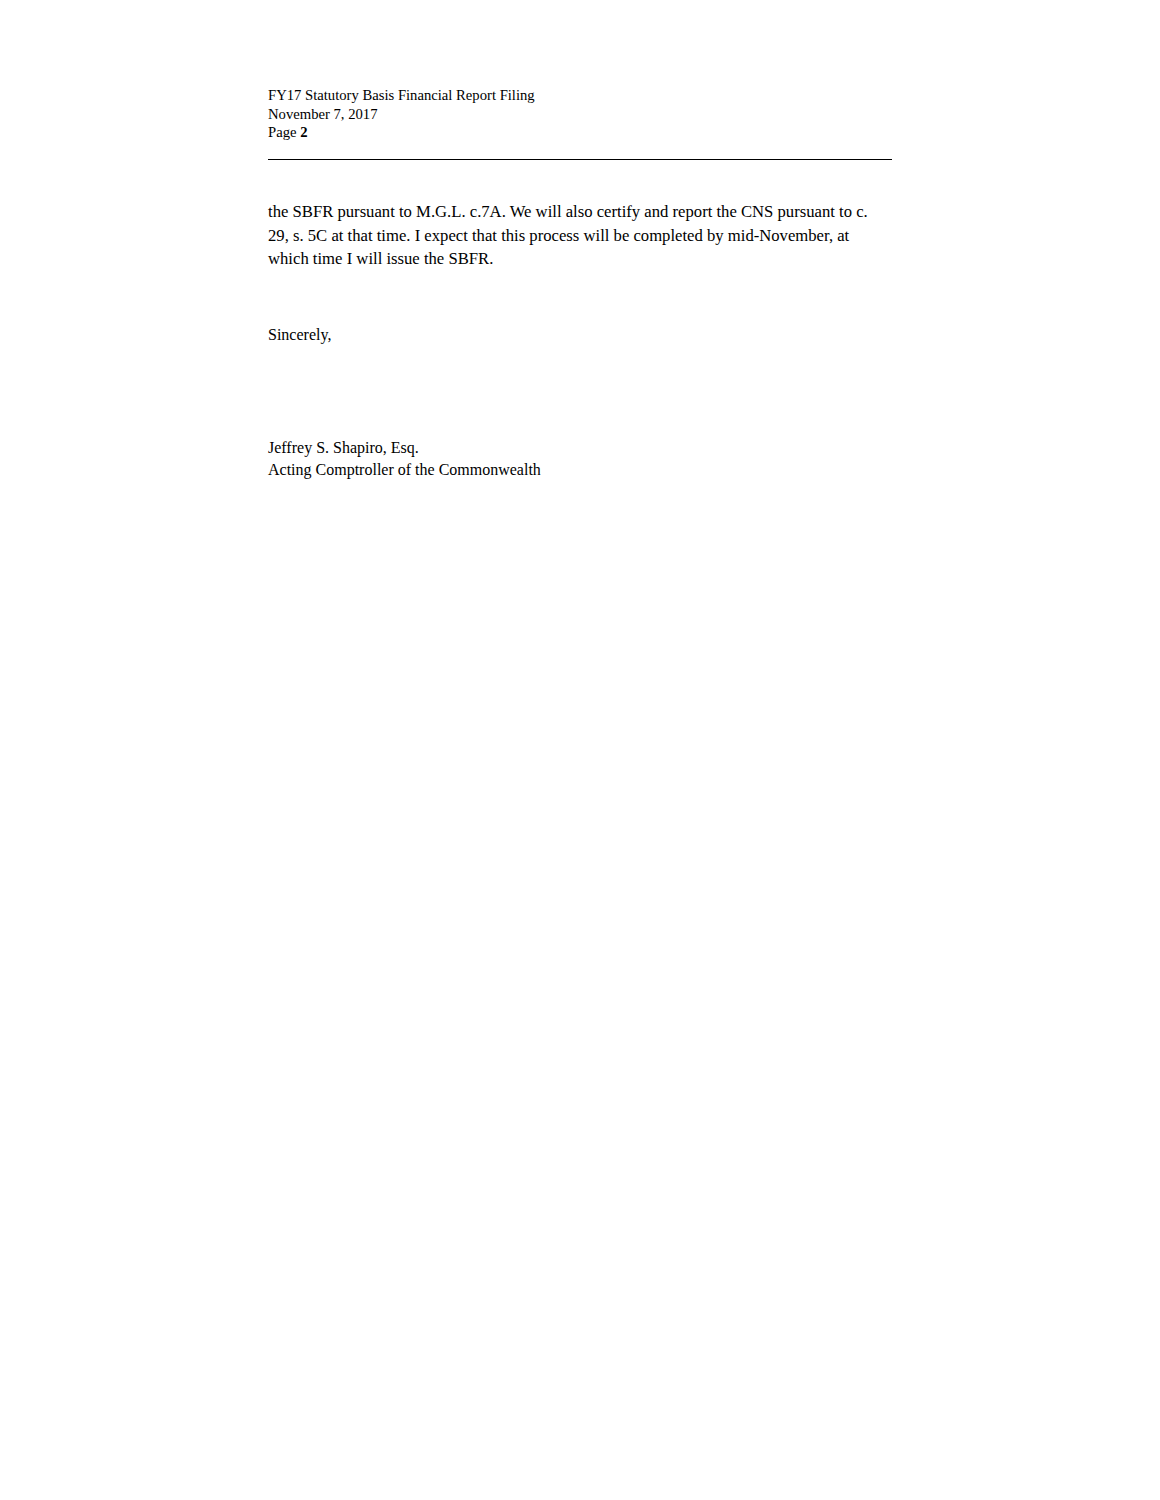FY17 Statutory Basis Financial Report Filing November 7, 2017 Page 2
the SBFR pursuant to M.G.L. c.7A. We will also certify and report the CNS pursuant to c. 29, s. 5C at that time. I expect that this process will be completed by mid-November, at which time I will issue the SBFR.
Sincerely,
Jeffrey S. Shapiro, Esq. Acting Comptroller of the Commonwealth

## Action item
Everything in the data above gets copied exactly. Only the pictures are skipped.

## Task response
FY17 Statutory Basis Financial Report Filing November 7, 2017 Page 2
the SBFR pursuant to M.G.L. c.7A. We will also certify and report the CNS pursuant to c. 29, s. 5C at that time. I expect that this process will be completed by mid-November, at which time I will issue the SBFR.
Sincerely,
Jeffrey S. Shapiro, Esq. Acting Comptroller of the Commonwealth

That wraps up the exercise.